El plan siguió su curso, así que, tal y como decidieron antes de comenzar con todo aquello, enviaron una carta al padre de la joven pidiendo el rescate. Francesco Di Savoia tardó más de lo previsto en contestar, hasta tal punto que pensaron que algo habían hecho mal y la carta había sido recibida por la persona equivocada. Cuando finalmente lo hizo, sin embargo, la respuesta no fue la que ellos esperaban.

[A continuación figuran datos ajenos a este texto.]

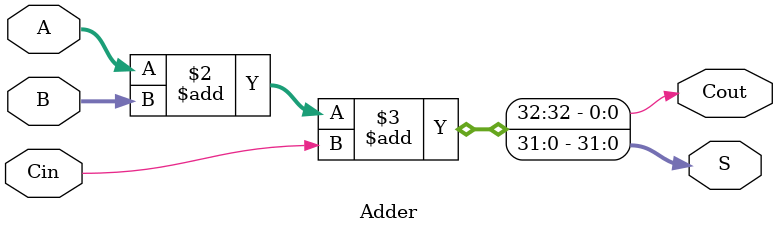
<source format=v>
`timescale 1ns / 1ps


module Adder #(
        parameter N = 32
    ) (
        A,
        B,
        Cin,
        Cout,
        S
    );
    
    input [N-1:0] A;
    input [N-1:0] B;
    input Cin;
    
    output reg Cout;
    output reg [N-1:0] S;
    
    always @(A, B, Cin) begin
        {Cout, S} = A + B + Cin;
    end
endmodule

</source>
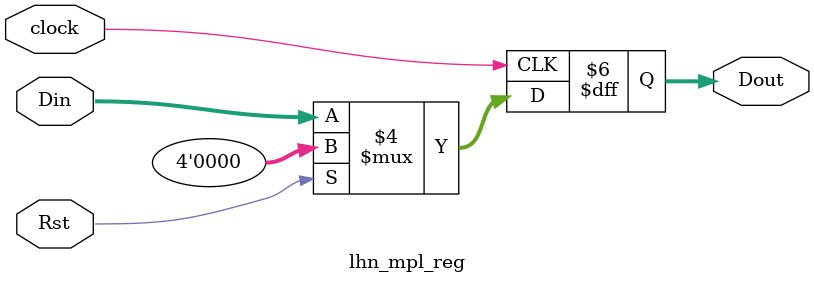
<source format=v>
module lhn_mpl_reg (Din,Rst,clock, Dout);
	input [3:0] Din;
	input Rst, clock;
	output reg [3:0] Dout;
	always @(posedge clock)
		if (Rst==1) 
			begin 
				Dout = 4'b0000;
			end
		else Dout=Din;
		
		
		
	endmodule 
</source>
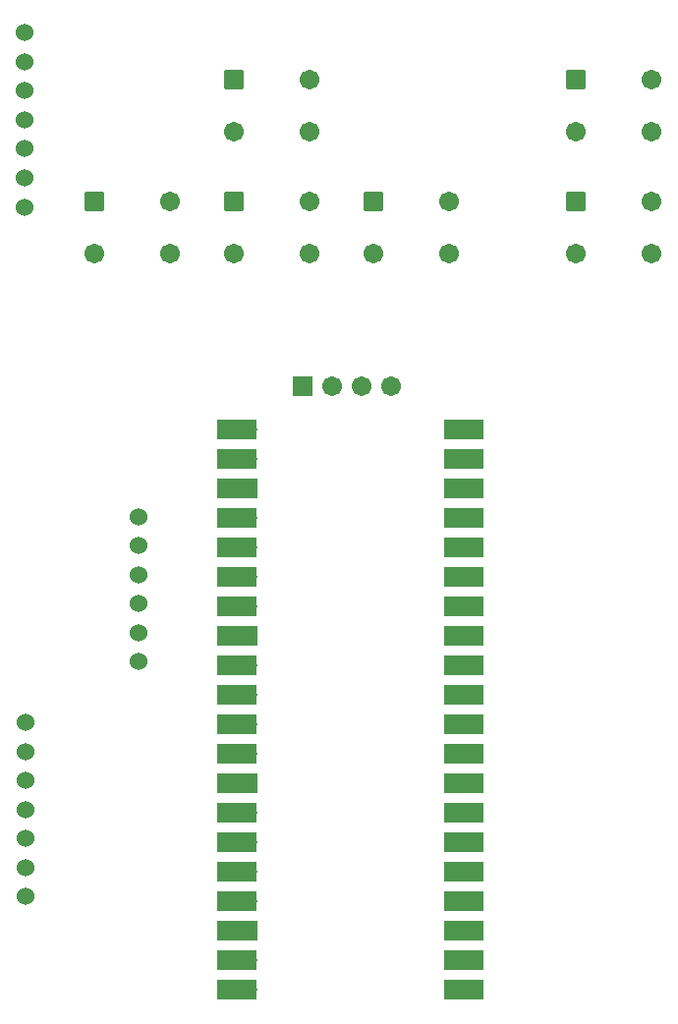
<source format=gbr>
%TF.GenerationSoftware,KiCad,Pcbnew,8.0.4*%
%TF.CreationDate,2024-08-20T15:20:12-04:00*%
%TF.ProjectId,gameconsole,67616d65-636f-46e7-936f-6c652e6b6963,rev?*%
%TF.SameCoordinates,Original*%
%TF.FileFunction,Soldermask,Top*%
%TF.FilePolarity,Negative*%
%FSLAX46Y46*%
G04 Gerber Fmt 4.6, Leading zero omitted, Abs format (unit mm)*
G04 Created by KiCad (PCBNEW 8.0.4) date 2024-08-20 15:20:12*
%MOMM*%
%LPD*%
G01*
G04 APERTURE LIST*
G04 Aperture macros list*
%AMRoundRect*
0 Rectangle with rounded corners*
0 $1 Rounding radius*
0 $2 $3 $4 $5 $6 $7 $8 $9 X,Y pos of 4 corners*
0 Add a 4 corners polygon primitive as box body*
4,1,4,$2,$3,$4,$5,$6,$7,$8,$9,$2,$3,0*
0 Add four circle primitives for the rounded corners*
1,1,$1+$1,$2,$3*
1,1,$1+$1,$4,$5*
1,1,$1+$1,$6,$7*
1,1,$1+$1,$8,$9*
0 Add four rect primitives between the rounded corners*
20,1,$1+$1,$2,$3,$4,$5,0*
20,1,$1+$1,$4,$5,$6,$7,0*
20,1,$1+$1,$6,$7,$8,$9,0*
20,1,$1+$1,$8,$9,$2,$3,0*%
G04 Aperture macros list end*
%ADD10C,1.524000*%
%ADD11C,1.702000*%
%ADD12RoundRect,0.102000X-0.749000X-0.749000X0.749000X-0.749000X0.749000X0.749000X-0.749000X0.749000X0*%
%ADD13RoundRect,0.102000X-0.754000X-0.754000X0.754000X-0.754000X0.754000X0.754000X-0.754000X0.754000X0*%
%ADD14C,1.712000*%
%ADD15O,1.700000X1.700000*%
%ADD16R,3.500000X1.700000*%
%ADD17R,1.700000X1.700000*%
G04 APERTURE END LIST*
D10*
%TO.C,U*%
X101575000Y-76775000D03*
X101575000Y-74275000D03*
X101575000Y-71775000D03*
X101575000Y-69275000D03*
X101575000Y-66775000D03*
X101575000Y-64275000D03*
X101575000Y-79275000D03*
D11*
X155575000Y-83275000D03*
X155575000Y-72775000D03*
X138075000Y-83275000D03*
X126075000Y-83275000D03*
X126075000Y-72775000D03*
X114075000Y-83275000D03*
X149075000Y-83275000D03*
X149075000Y-72775000D03*
X131575000Y-83275000D03*
X119575000Y-83275000D03*
X119575000Y-72775000D03*
X107575000Y-83275000D03*
X155575000Y-78775000D03*
X155575000Y-68275000D03*
X138075000Y-78775000D03*
X126075000Y-78775000D03*
X126075000Y-68275000D03*
X114075000Y-78775000D03*
D12*
X149075000Y-78775000D03*
X149075000Y-68275000D03*
X131575000Y-78775000D03*
X119575000Y-78775000D03*
X119575000Y-68275000D03*
X107575000Y-78775000D03*
%TD*%
D13*
%TO.C,OLED1*%
X125500000Y-94700000D03*
D14*
X128040000Y-94700000D03*
X130580000Y-94700000D03*
X133120000Y-94700000D03*
%TD*%
D10*
%TO.C,CONTROLLER1*%
X101610000Y-123700000D03*
X101610000Y-126200000D03*
X101610000Y-128700000D03*
X101610000Y-131200000D03*
X101610000Y-133700000D03*
X101610000Y-136200000D03*
X101610000Y-138700000D03*
%TD*%
D15*
%TO.C,PICO1*%
X120720000Y-98460000D03*
D16*
X119820000Y-98460000D03*
D15*
X120720000Y-101000000D03*
D16*
X119820000Y-101000000D03*
D17*
X120720000Y-103540000D03*
D16*
X119820000Y-103540000D03*
D15*
X120720000Y-106080000D03*
D16*
X119820000Y-106080000D03*
D15*
X120720000Y-108620000D03*
D16*
X119820000Y-108620000D03*
D15*
X120720000Y-111160000D03*
D16*
X119820000Y-111160000D03*
D15*
X120720000Y-113700000D03*
D16*
X119820000Y-113700000D03*
D17*
X120720000Y-116240000D03*
D16*
X119820000Y-116240000D03*
D15*
X120720000Y-118780000D03*
D16*
X119820000Y-118780000D03*
D15*
X120720000Y-121320000D03*
D16*
X119820000Y-121320000D03*
D15*
X120720000Y-123860000D03*
D16*
X119820000Y-123860000D03*
D15*
X120720000Y-126400000D03*
D16*
X119820000Y-126400000D03*
D17*
X120720000Y-128940000D03*
D16*
X119820000Y-128940000D03*
D15*
X120720000Y-131480000D03*
D16*
X119820000Y-131480000D03*
D15*
X120720000Y-134020000D03*
D16*
X119820000Y-134020000D03*
D15*
X120720000Y-136560000D03*
D16*
X119820000Y-136560000D03*
D15*
X120720000Y-139100000D03*
D16*
X119820000Y-139100000D03*
D17*
X120720000Y-141640000D03*
D16*
X119820000Y-141640000D03*
D15*
X120720000Y-144180000D03*
D16*
X119820000Y-144180000D03*
D15*
X120720000Y-146720000D03*
D16*
X119820000Y-146720000D03*
D15*
X138500000Y-146720000D03*
D16*
X139400000Y-146720000D03*
D15*
X138500000Y-144180000D03*
D16*
X139400000Y-144180000D03*
D17*
X138500000Y-141640000D03*
D16*
X139400000Y-141640000D03*
D15*
X138500000Y-139100000D03*
D16*
X139400000Y-139100000D03*
D15*
X138500000Y-136560000D03*
D16*
X139400000Y-136560000D03*
D15*
X138500000Y-134020000D03*
D16*
X139400000Y-134020000D03*
D15*
X138500000Y-131480000D03*
D16*
X139400000Y-131480000D03*
D17*
X138500000Y-128940000D03*
D16*
X139400000Y-128940000D03*
D15*
X138500000Y-126400000D03*
D16*
X139400000Y-126400000D03*
D15*
X138500000Y-123860000D03*
D16*
X139400000Y-123860000D03*
D15*
X138500000Y-121320000D03*
D16*
X139400000Y-121320000D03*
D15*
X138500000Y-118780000D03*
D16*
X139400000Y-118780000D03*
D17*
X138500000Y-116240000D03*
D16*
X139400000Y-116240000D03*
D15*
X138500000Y-113700000D03*
D16*
X139400000Y-113700000D03*
D15*
X138500000Y-111160000D03*
D16*
X139400000Y-111160000D03*
D15*
X138500000Y-108620000D03*
D16*
X139400000Y-108620000D03*
D15*
X138500000Y-106080000D03*
D16*
X139400000Y-106080000D03*
D17*
X138500000Y-103540000D03*
D16*
X139400000Y-103540000D03*
D15*
X138500000Y-101000000D03*
D16*
X139400000Y-101000000D03*
D15*
X138500000Y-98460000D03*
D16*
X139400000Y-98460000D03*
%TD*%
D10*
%TO.C,SDCARD1*%
X111350000Y-105950000D03*
X111350000Y-108450000D03*
X111350000Y-110950000D03*
X111350000Y-113450000D03*
X111350000Y-115950000D03*
X111350000Y-118450000D03*
%TD*%
M02*

</source>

Dice que pagará por ella, pero no por su hijo —resumió, con un sudor frío recorriéndole la espina dorsal—. ¿Qué clase de hombre haría una cosa así?
Uno que no desea a ese niño —contestó Marco, sólo con la intención de romper el silencio que se había adueñado de la sala; la carta los había dejado a todos confusos—. ¿Qué hacemos ahora? Sigue embarazada y no parece que vaya a dar a luz pronto. —Se rascó la cabeza—. ¿Y si nos deshacemos de ella?

Un murmulló de asentimiento corrió entre ellos hasta que Havryl alzó la vista en dirección a su compañero y amigo.

¿Vas a matar a una mujer embarazada? —El tono frío de su voz heló la sangre de los presentes.
No —contestó Marco—, pero podemos dejarla en la ciudad, o en el camino que lleva a ella y que se busque la vida. Todo esto se está retrasando más de lo que pensamos y necesitamos conseguir dinero —razonó—. El plan era bueno, Havryl, pero no ha salido bien.
Está embarazada, Marco. Si su padre no quiere pagar por ese niño, ¿qué crees que va a hacer ella? ¿Volver a casa? No —se contestó a sí mismo—. Por la educación que ha tenido no va a saber ni moverse por la ciudad, como para aprender a sobrevivir sola y con esa barriga. ¡Santo cielo! ¡Si se baña con ropa para que Cristo no vea sus vergüenzas! —Arrugó la carta y la lanzó a una esquina de la habitación—. No la voy a dejar por ahí, Marco. No puedo.

El tono y la mirada de Havryl fueron suficientes para que su mano derecha entendiera a qué se refería. Marco, el hombre que había estado con él desde el principio, sabía bien el dolor que arrastraba su líder desde la noche de su transformación, por eso no hicieron falta más palabras. Simplemente asintió, y ese gesto bastó para que los demás callaran y aceptaran la decisión de Havryl, aunque no estuvieran de acuerdo.